Tarea pendiente 1 ▸
Extrae literalmente el fragmento del texto sobre la bomba BLU-82 que comienza en "Una sonda de" y acaba en "ahi su nombre).".
Tarea pendiente 2 ▸
Prosigue el texto sobre la bomba BLU-82 a partir de su última frase.

Fragmento citado ▸
Por Anónimo
«Son las 3:44 AM en España, hace 1 minuto una bomba BLU-82 (también llamada Podadora de Margaritas) acaba de surcar el cielo en los alrededores de Bagdad.
Ha sido la primera, sus 15.000 libras la hacen tan grande que no se puede lanzar, sino que tiene que ser empujada por la parte trasera de un avión de carga.
Ha tardado unos 100 segundos de agónica caída antes de tocar el suelo, (durante ese tiempo, a un kilometro a la redonda se puede oir su aterrador silbido. Si lo oyes, sabes que estas en su radio de acción).
Una sonda de 38 pulgadas se extiende desde la nariz de la bomba, pega primero en el suelo, detonando 12.600 libras de pólvora de aluminio en una pasta explosiva por arriba del nivel del piso. Tras el silbido, no hay un BOUM, no hay un sonido aterrador como algunos piensan (eso solo lo oyen los afortunados que estan lejos). Lo unico que se percibe es un viento creciente de succion hacia el lugar de la explosión, la succion solo se produce a nivel del suelo y llega a los 15Om/seg. No te tirará, pero verás como las margaritas se parten (de ahi su nombre).
Tras la succión de tres segundos, hay una onda de choque de 1.000 libras por pulgada cuadrada que puede matar hasta en una distancia de 600 m desde el punto de impacto. ¿Estas tan cerca como para morir dignamente? Al final las medidas sí que importan. Si estás a 1.500 m. NO TE DA TIEMPO A OIR EL BOUM. Cuando hayas visto las margaritas volar, de repente oirás un zumbido y sentiras un dolor en los oídos (tus timpanos han estallado), puede que te encuentres en el suelo, probablemente con el pecho algo dolorido (luego sabras que un pulmón no ha aguantado la presión y ha decidido estallar sin pedirte permiso).

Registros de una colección
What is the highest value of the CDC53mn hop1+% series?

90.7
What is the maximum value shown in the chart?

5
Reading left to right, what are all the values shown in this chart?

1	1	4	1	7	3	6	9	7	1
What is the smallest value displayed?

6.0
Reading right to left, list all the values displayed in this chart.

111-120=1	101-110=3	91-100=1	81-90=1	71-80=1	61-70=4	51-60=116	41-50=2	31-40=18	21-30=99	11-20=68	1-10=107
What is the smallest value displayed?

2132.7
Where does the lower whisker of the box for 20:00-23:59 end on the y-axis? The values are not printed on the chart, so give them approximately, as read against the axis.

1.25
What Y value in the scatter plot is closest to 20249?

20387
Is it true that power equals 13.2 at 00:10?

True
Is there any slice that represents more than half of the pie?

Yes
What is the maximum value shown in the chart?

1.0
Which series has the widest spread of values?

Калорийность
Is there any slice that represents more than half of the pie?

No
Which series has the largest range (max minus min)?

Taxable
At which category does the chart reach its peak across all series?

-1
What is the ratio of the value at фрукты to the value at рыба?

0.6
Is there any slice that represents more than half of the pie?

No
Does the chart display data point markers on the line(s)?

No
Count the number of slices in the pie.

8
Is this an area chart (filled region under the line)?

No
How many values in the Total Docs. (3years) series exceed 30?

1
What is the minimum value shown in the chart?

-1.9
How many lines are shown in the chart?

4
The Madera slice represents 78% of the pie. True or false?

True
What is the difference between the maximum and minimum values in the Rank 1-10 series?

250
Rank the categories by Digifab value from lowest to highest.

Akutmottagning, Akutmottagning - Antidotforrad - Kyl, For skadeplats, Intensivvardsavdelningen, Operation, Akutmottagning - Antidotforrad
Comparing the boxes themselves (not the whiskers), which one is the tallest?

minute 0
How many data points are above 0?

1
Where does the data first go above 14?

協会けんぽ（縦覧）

Respuesta final 1 ▸
Una sonda de 38 pulgadas se extiende desde la nariz de la bomba, pega primero en el suelo, detonando 12.600 libras de pólvora de aluminio en una pasta explosiva por arriba del nivel del piso. Tras el silbido, no hay un BOUM, no hay un sonido aterrador como algunos piensan (eso solo lo oyen los afortunados que estan lejos). Lo unico que se percibe es un viento creciente de succion hacia el lugar de la explosión, la succion solo se produce a nivel del suelo y llega a los 15Om/seg. No te tirará, pero verás como las margaritas se parten (de ahi su nombre).

Respuesta final 2 ▸
Tras ese momento es cuando una columna de fuego de unos 400 m. se levanta desde el punto del impacto. Qué pena que tus tímpanos hayan estallado hace 1 seg. (que para tí será una hora) porque oirías los cristales y puertas de todos los edificios en 3 km a la redonda hacerse añicos (las puertas de madera se rompen y crujen y sus astillas se dispersan).
Lo ves venir, la succión inicial ya ha alimentado la inmersa llamarada, la cual ahora se dirije hacia tí (tranquilo, no tendras tanta suerte de que la lengua de fuego te devore, ¡estás demasiado lejos!).
La llamarada empujará un viento caliente de 100ºC a unos 100 m/s que se empotrara contra tu cara, la cual deformas con una mueca intentando abrir la boca para refrescarte. Qué pena que tu pulmon izquierdo haya estallado ya que no podras percibir el agradable aroma del azufre quemado que proviene de tu pelo que se ha chamuscado.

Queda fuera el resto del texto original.